──────── Exercise data

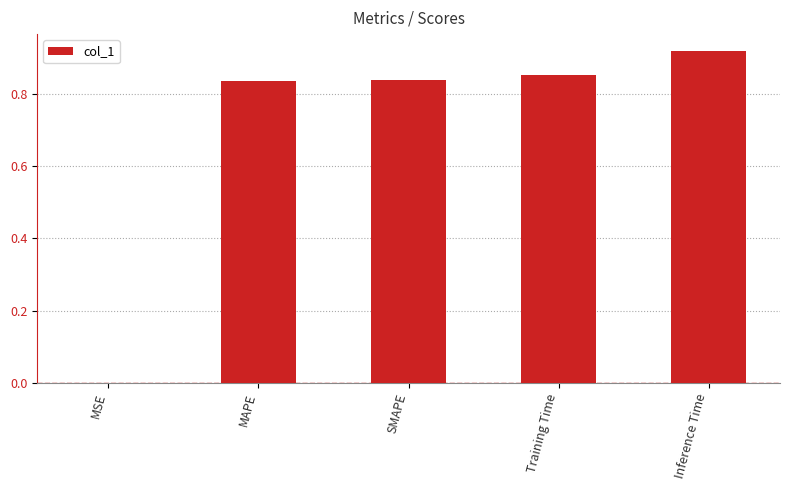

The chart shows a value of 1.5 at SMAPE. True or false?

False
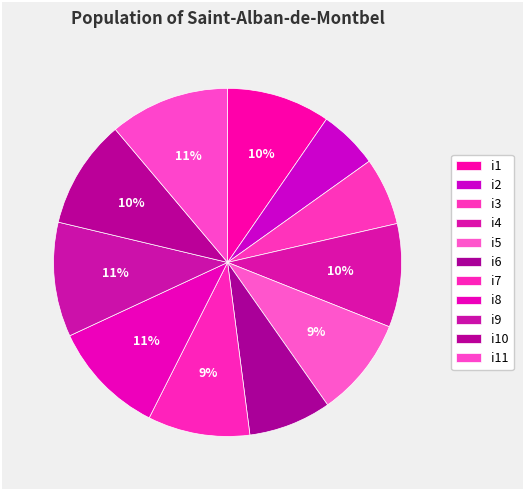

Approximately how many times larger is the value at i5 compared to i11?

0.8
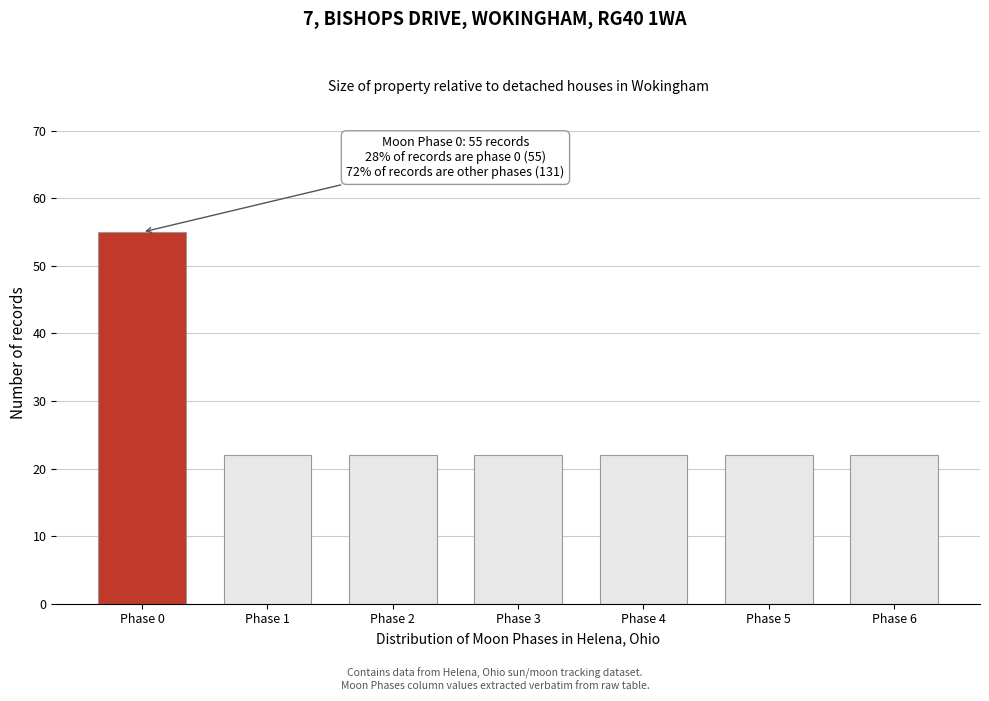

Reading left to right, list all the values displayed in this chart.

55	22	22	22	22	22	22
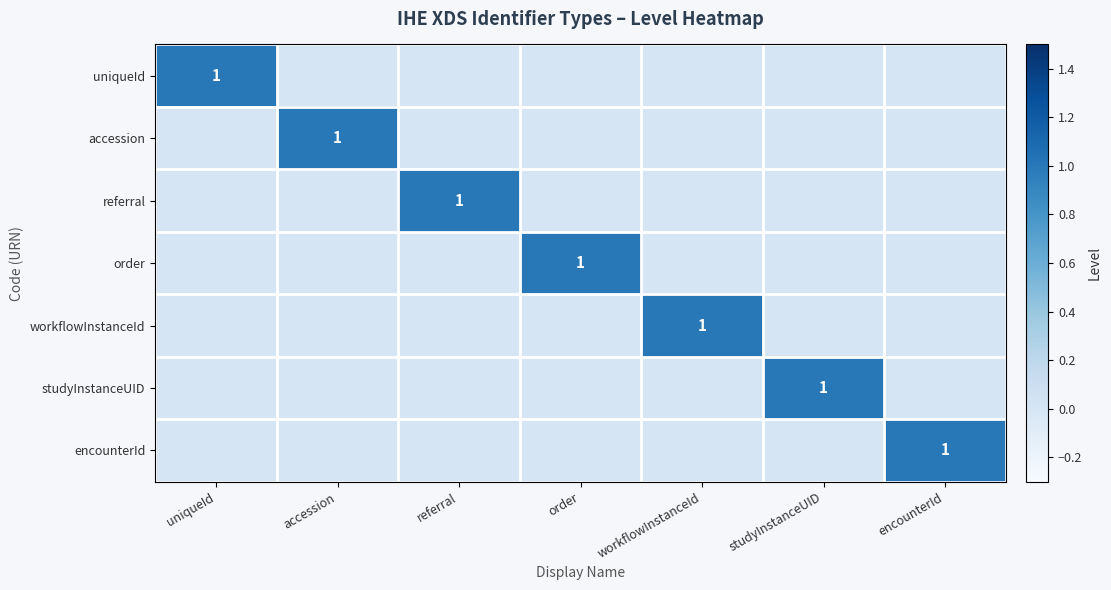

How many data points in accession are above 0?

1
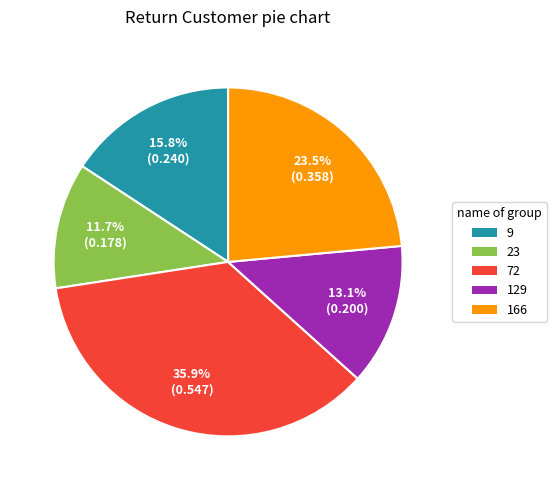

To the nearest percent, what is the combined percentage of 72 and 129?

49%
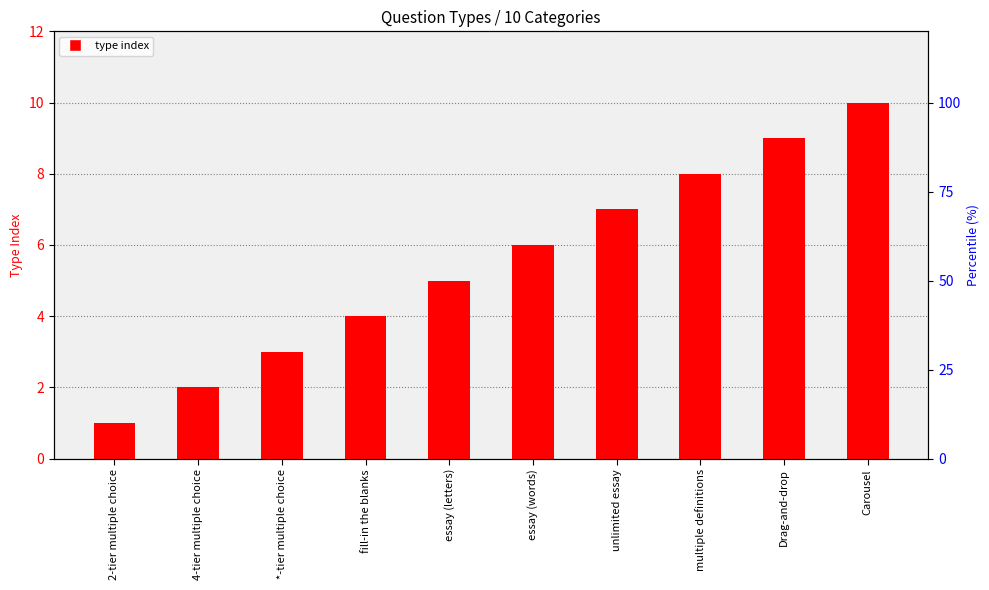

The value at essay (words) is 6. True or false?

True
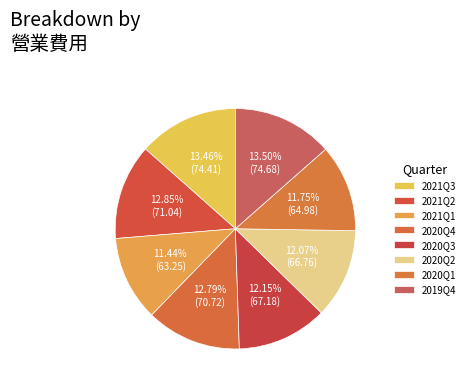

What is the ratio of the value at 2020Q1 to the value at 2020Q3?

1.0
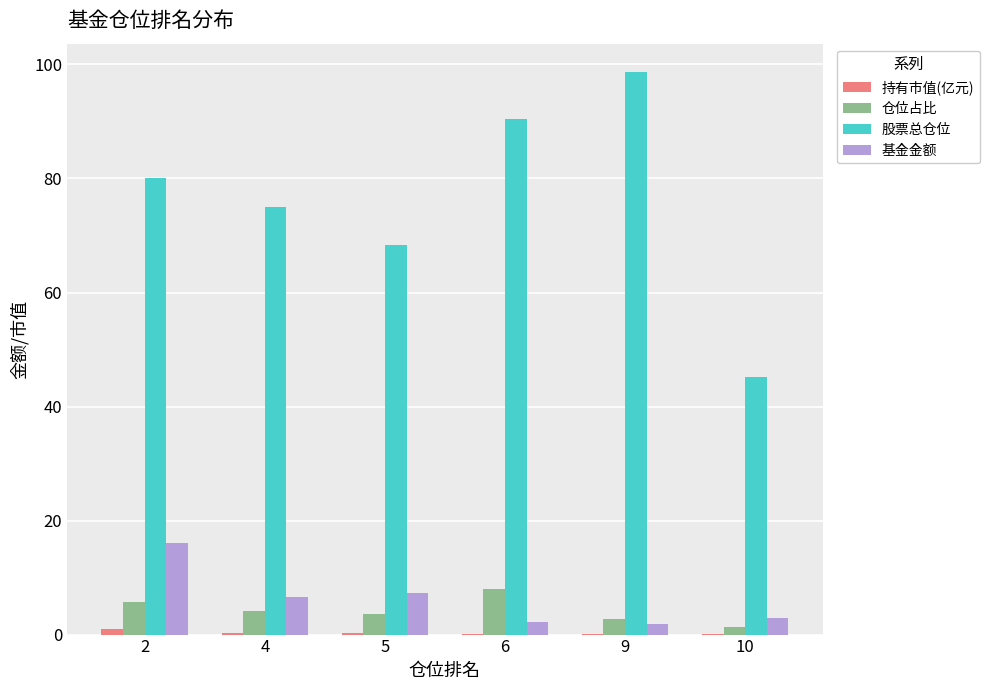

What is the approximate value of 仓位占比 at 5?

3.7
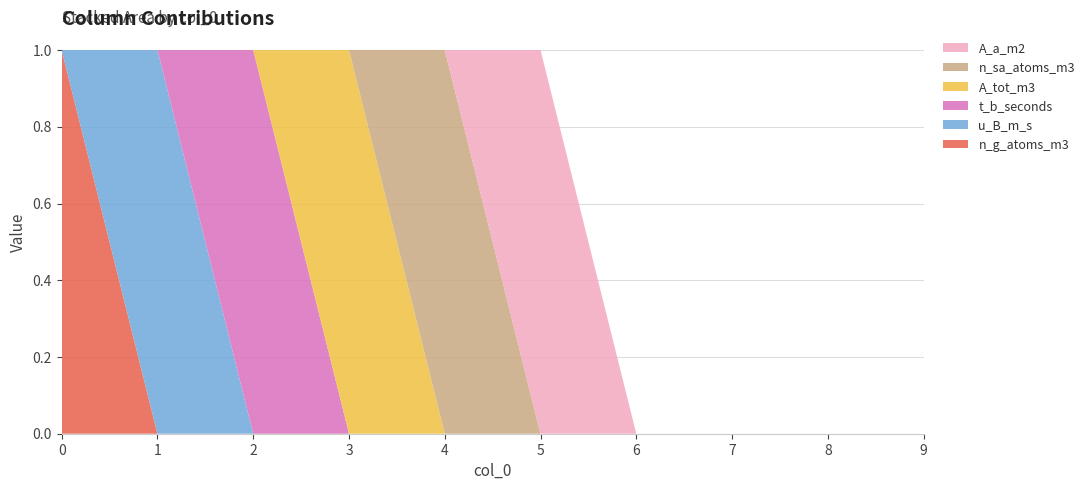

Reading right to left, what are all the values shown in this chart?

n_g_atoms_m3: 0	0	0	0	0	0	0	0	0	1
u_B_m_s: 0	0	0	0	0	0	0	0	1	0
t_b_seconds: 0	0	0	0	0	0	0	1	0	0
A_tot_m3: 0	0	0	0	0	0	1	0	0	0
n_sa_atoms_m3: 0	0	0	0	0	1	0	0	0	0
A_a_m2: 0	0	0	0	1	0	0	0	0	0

────────────────

» **Exercise requirements**:
Rewrite every entry in the listing, replacing "chart" with "graph" and changing nothing else. Leave the pictures out of your version.

» **Response for this exercise**:
The graph shows a value of 1.5 at SMAPE. True or false?

False

Approximately how many times larger is the value at i5 compared to i11?

0.8

Reading left to right, list all the values displayed in this graph.

55	22	22	22	22	22	22

How many data points in accession are above 0?

1

To the nearest percent, what is the combined percentage of 72 and 129?

49%

The value at essay (words) is 6. True or false?

True

What is the ratio of the value at 2020Q1 to the value at 2020Q3?

1.0

What is the approximate value of 仓位占比 at 5?

3.7

Reading right to left, what are all the values shown in this graph?

n_g_atoms_m3: 0	0	0	0	0	0	0	0	0	1
u_B_m_s: 0	0	0	0	0	0	0	0	1	0
t_b_seconds: 0	0	0	0	0	0	0	1	0	0
A_tot_m3: 0	0	0	0	0	0	1	0	0	0
n_sa_atoms_m3: 0	0	0	0	0	1	0	0	0	0
A_a_m2: 0	0	0	0	1	0	0	0	0	0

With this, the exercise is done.